Wyoming’s zero state income tax, strong privacy protections, and low fees make it attractive for out-of-state filers. However, if your LLC operates in another state, you will likely need to register as a foreign LLC there and comply with that state’s taxes and reporting requirements. The Wyoming benefits are most valuable when your business has no physical presence in a high-tax state.

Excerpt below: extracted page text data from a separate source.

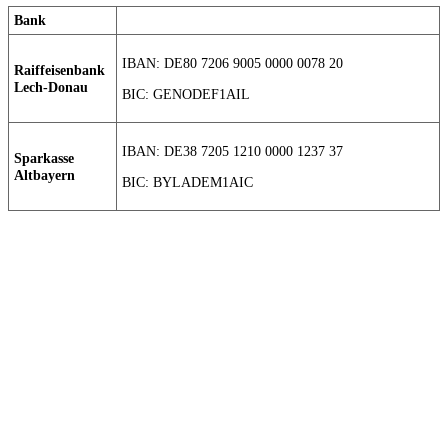
Bank
IBAN: DE80 7206 9005 0000 0078 20
Raiffeisenbank
Lech-Donau
BIC: GENODEF1AIL
IBAN: DE38 7205 1210 0000 1237 37
Sparkasse
Altbayern
BIC: BYLADEM1AIC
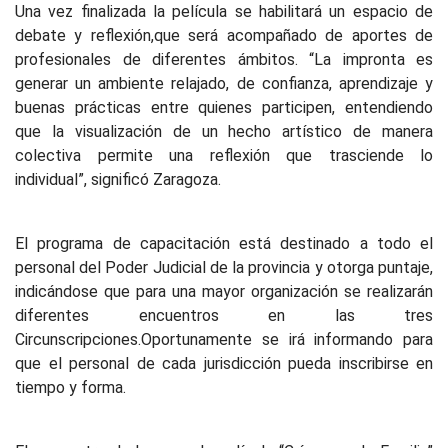
Una vez finalizada la película se habilitará un espacio de
debate y reflexión,que será acompañado de aportes de
profesionales de diferentes ámbitos. “La impronta es
generar un ambiente relajado, de confianza, aprendizaje y
buenas prácticas entre quienes participen, entendiendo
que la visualización de un hecho artístico de manera
colectiva permite una reflexión que trasciende lo
individual”, significó Zaragoza.
El programa de capacitación está destinado a todo el
personal del Poder Judicial de la provincia y otorga puntaje,
indicándose que para una mayor organización se realizarán
diferentes encuentros en las tres
Circunscripciones.Oportunamente se irá informando para
que el personal de cada jurisdicción pueda inscribirse en
tiempo y forma.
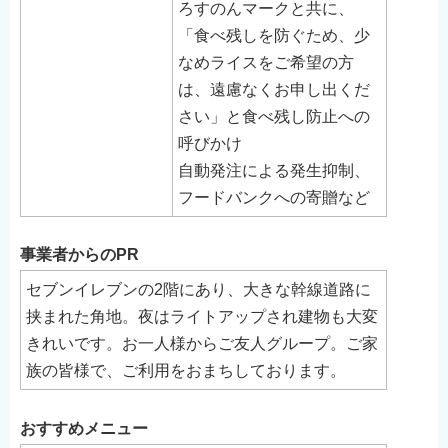
ろすのんマークと共に、
English
「食べ残しを防ぐため、少
简体中文
なめライスをご希望の方
繁體中文
は、遠慮なくお申し出くだ
한국어
さい」と食べ残し防止への
नेपाली
呼びかけ
自動発注による発生抑制、
Filipino
フードバンクへの寄贈など
事業者からのPR
セブンイレブンの2階にあり、大きな幹線道路に
挟まれた角地。夜はライトアップされ建物も大変
きれいです。お一人様からご友人グループ。ご家
族の皆様で、ご利用をおまちしております。
おすすめメニュー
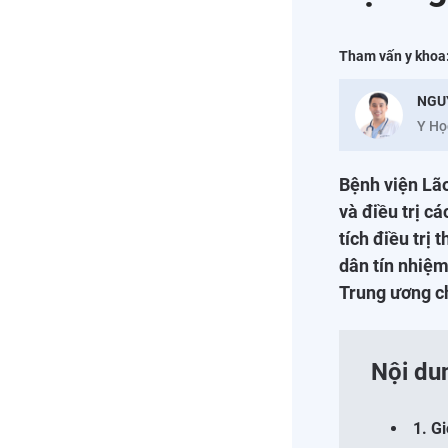
Tham vấn y khoa
NGU
Y Họ
Bệnh viện Lã
và điều trị c
tích điều trị
dân tín nhiệ
Trung ương c
Nội du
1. G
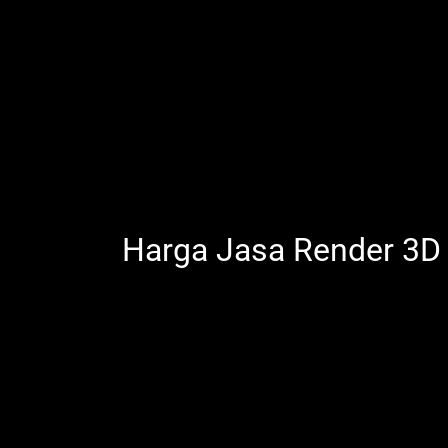
Harga Jasa Render 3D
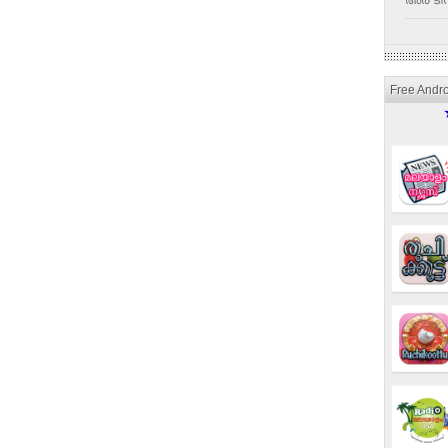
അര ടീസ
Free Andr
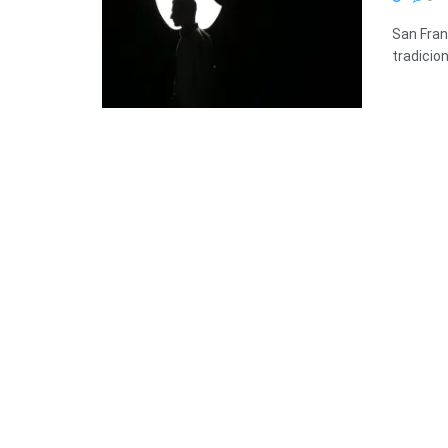
San Fran
tradicio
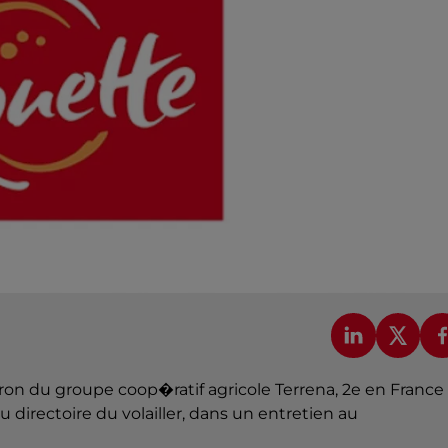
iron du groupe coop�ratif agricole Terrena, 2e en France
 directoire du volailler, dans un entretien au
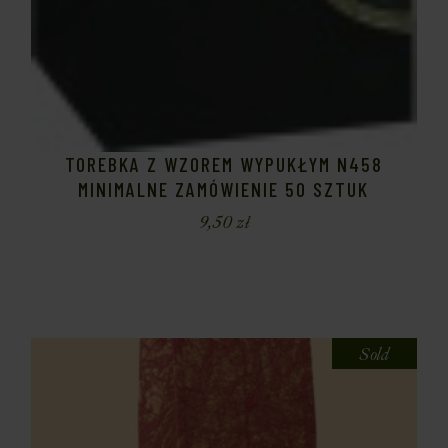
TOREBKA Z WZOREM WYPUKŁYM N458
MINIMALNE ZAMÓWIENIE 50 SZTUK
9,50
zł
Sold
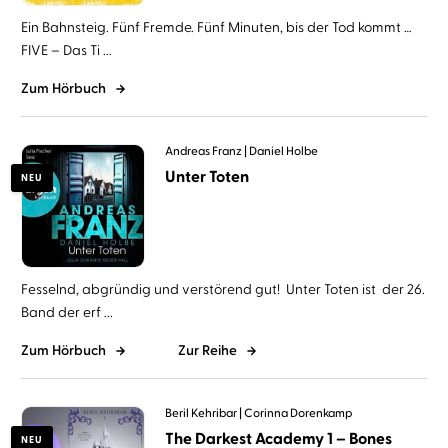
Ein Bahnsteig. Fünf Fremde. Fünf Minuten, bis der Tod kommt …
FIVE – Das Ti ...
Zum Hörbuch
Andreas Franz
Daniel Holbe
Unter Toten
NEU
Fesselnd, abgründig und verstörend gut! Unter Toten ist der 26.
Band der erf ...
Zum Hörbuch
Zur Reihe
Beril Kehribar
Corinna Dorenkamp
The Darkest Academy 1 – Bones
NEU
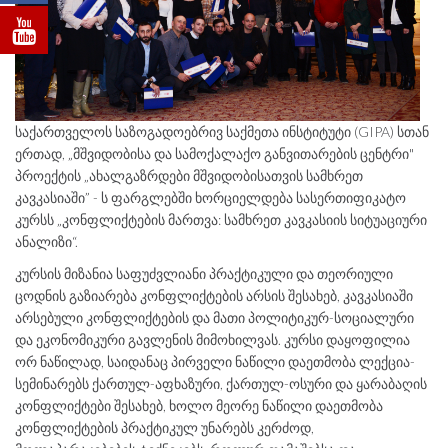
საქართველოს საზოგადოებრივ საქმეთა ინსტიტუტი (GIPA) სთან
ერთად, „მშვიდობისა და სამოქალაქო განვითარების ცენტრი"
პროექტის „ახალგაზრდები მშვიდობისათვის სამხრეთ
კავკასიაში” - ს ფარგლებში ხორციელდება სასერთიფიკატო
კურსს „კონფლიქტების მართვა: სამხრეთ კავკასიის სიტუაციური
ანალიზი“.
კურსის მიზანია საფუძვლიანი პრაქტიკული და თეორიული
ცოდნის გაზიარება კონფლიქტების არსის შესახებ, კავკასიაში
არსებული კონფლიქტების და მათი პოლიტიკურ-სოციალური
და ეკონომიკური გავლენის მიმოხილვას. კურსი დაყოფილია
ორ ნაწილად, საიდანაც პირველი ნაწილი დაეთმობა ლექცია-
სემინარებს ქართულ-აფხაზური, ქართულ-ოსური და ყარაბაღის
კონფლიქტები შესახებ, ხოლო მეორე ნაწილი დაეთმობა
კონფლიქტების პრაქტიკულ უნარებს კერძოდ,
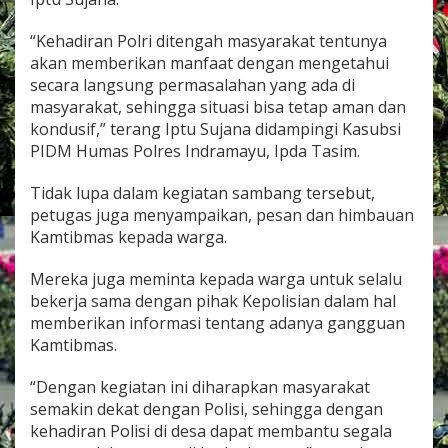
d
o
“Kehadiran Polri ditengah masyarakat tentunya
k
akan memberikan manfaat dengan mengetahui
a
n
secara langsung permasalahan yang ada di
b
masyarakat, sehingga situasi bisa tetap aman dan
u
kondusif,” terang Iptu Sujana didampingi Kasubsi
n
PIDM Humas Polres Indramayu, Ipda Tasim.
d
e
r
Tidak lupa dalam kegiatan sambang tersebut,
B
petugas juga menyampaikan, pesan dan himbauan
e
Kamtibmas kepada warga.
r
s
Mereka juga meminta kepada warga untuk selalu
a
m
bekerja sama dengan pihak Kepolisian dalam hal
a
memberikan informasi tentang adanya gangguan
T
Kamtibmas.
N
I
“Dengan kegiatan ini diharapkan masyarakat
G
e
semakin dekat dengan Polisi, sehingga dengan
l
kehadiran Polisi di desa dapat membantu segala
a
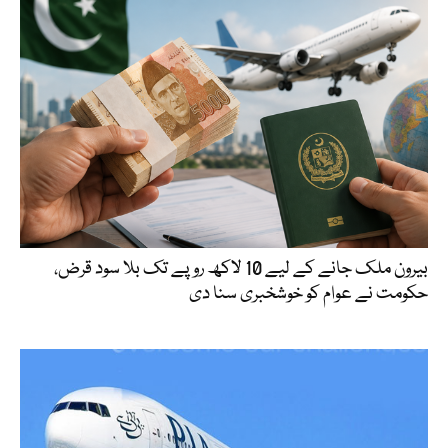
بیرون ملک جانے کے لیے 10 لاکھ روپے تک بلا سود قرض،
حکومت نے عوام کو خوشخبری سنا دی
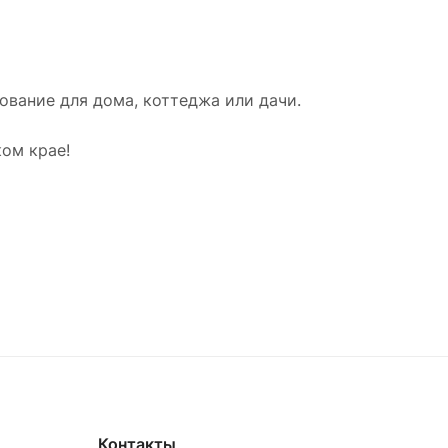
вание для дома, коттеджа или дачи.
ом крае!
Контакты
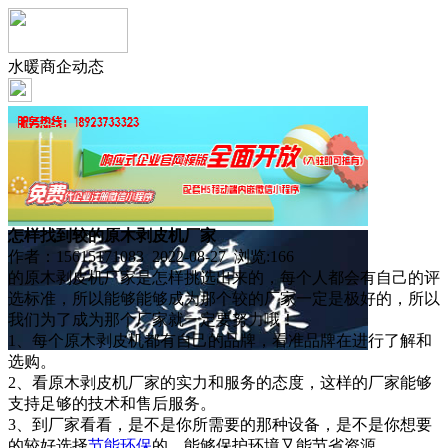
水暖商企动态
怎样找到较的原木剥皮机厂家
作者：15615171083 2022-08-27 浏览:
166
的原木剥皮机厂家是怎样挑选出来的，每个人都会有自己的评
选标准，所以能够能够成为那个较的厂家一定是极好的，所以
我们为了成为那个厂家就一定要努力哦！
1、每个原木剥皮机都有自己的品牌，看准品牌在进行了解和
选购。
2、看原木剥皮机厂家的实力和服务的态度，这样的厂家能够
支持足够的技术和售后服务。
3、到厂家看看，是不是你所需要的那种设备，是不是你想要
的较好选择
节能
环保
的，能够保护环境又能节省资源。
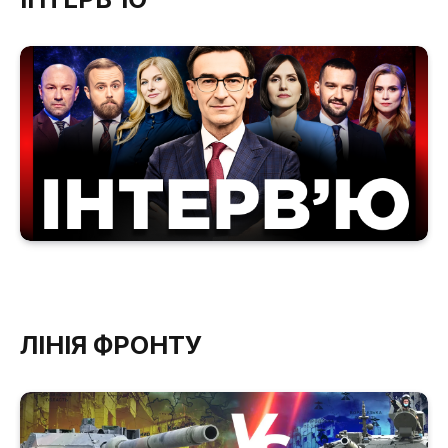
ЛІНІЯ ФРОНТУ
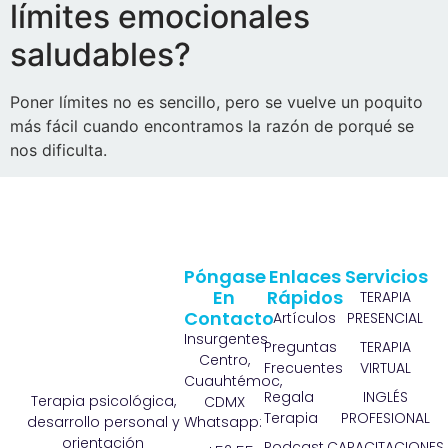
límites emocionales
saludables?
Poner límites no es sencillo, pero se vuelve un poquito
más fácil cuando encontramos la razón de porqué se
nos dificulta.
Póngase
Enlaces
Servicios
En
Rápidos
TERAPIA
Contacto
Artículos
PRESENCIAL
Insurgentes
Preguntas
TERAPIA
Centro,
Frecuentes
VIRTUAL
Cuauhtémoc,
Regala
INGLÉS
Terapia psicológica,
CDMX
Terapia
PROFESIONAL
Whatsapp:
desarrollo personal y
orientación
Podcast
CAPACITACIONES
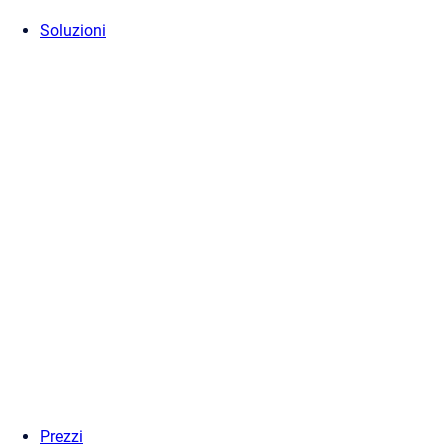
Soluzioni
Prezzi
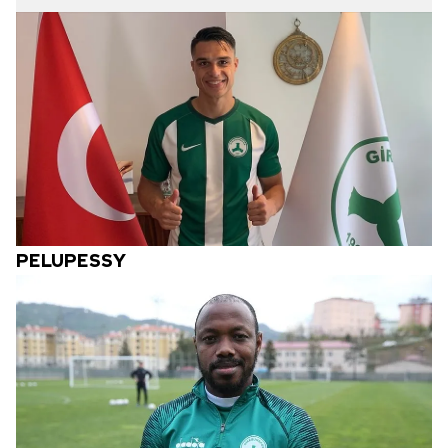
PELUPESSY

The information on this page was last verified on February 15, 2026

2 thoughts on “Wyoming”

  1. Hello, we would like to open a Florida LLC and bank account. We are not US residents. The company will be registered in the name of a Kazakh citizen. We will not be conducting business in the US.

    Reply
    • Hey Nikolai! Thanks for reaching out. You don’t have to be a U.S. citizen or resident to set up a Florida LLC — most formation services will handle the filing and get you an EIN, even if you’re abroad. What they typically can’t do is open the business bank account on your behalf. Instead, they’ll give you all the paperwork and point you to banks that are friendly to non residents, such as Mercury or Wise for online-only banking. Some banks may require an in‑person visit for identity verification, so plan for a trip if needed. Also, speak with an international tax professional so you’re clear on any cross‑border obligations since the company will be owned by a Kazakh resident. But from a formation standpoint, it’s doable, and there are plenty of services that make it as smooth as possible!